[Stored dataset items]
┄┄┄┄┄┄┄┄┄┄

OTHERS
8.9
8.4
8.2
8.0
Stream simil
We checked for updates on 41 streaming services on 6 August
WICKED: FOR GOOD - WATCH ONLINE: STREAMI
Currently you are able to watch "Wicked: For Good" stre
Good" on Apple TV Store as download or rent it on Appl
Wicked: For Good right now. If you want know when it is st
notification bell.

┄┄┄┄┄┄┄┄┄┄

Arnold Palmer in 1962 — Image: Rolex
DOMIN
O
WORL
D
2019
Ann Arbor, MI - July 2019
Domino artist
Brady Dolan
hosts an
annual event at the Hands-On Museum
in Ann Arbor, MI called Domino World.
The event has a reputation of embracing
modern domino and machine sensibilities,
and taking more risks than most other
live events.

┄┄┄┄┄┄┄┄┄┄

Every line above that carries the string "Arbor" should be copied.

Ann Arbor, MI - July 2019
in Ann Arbor, MI called Domino World.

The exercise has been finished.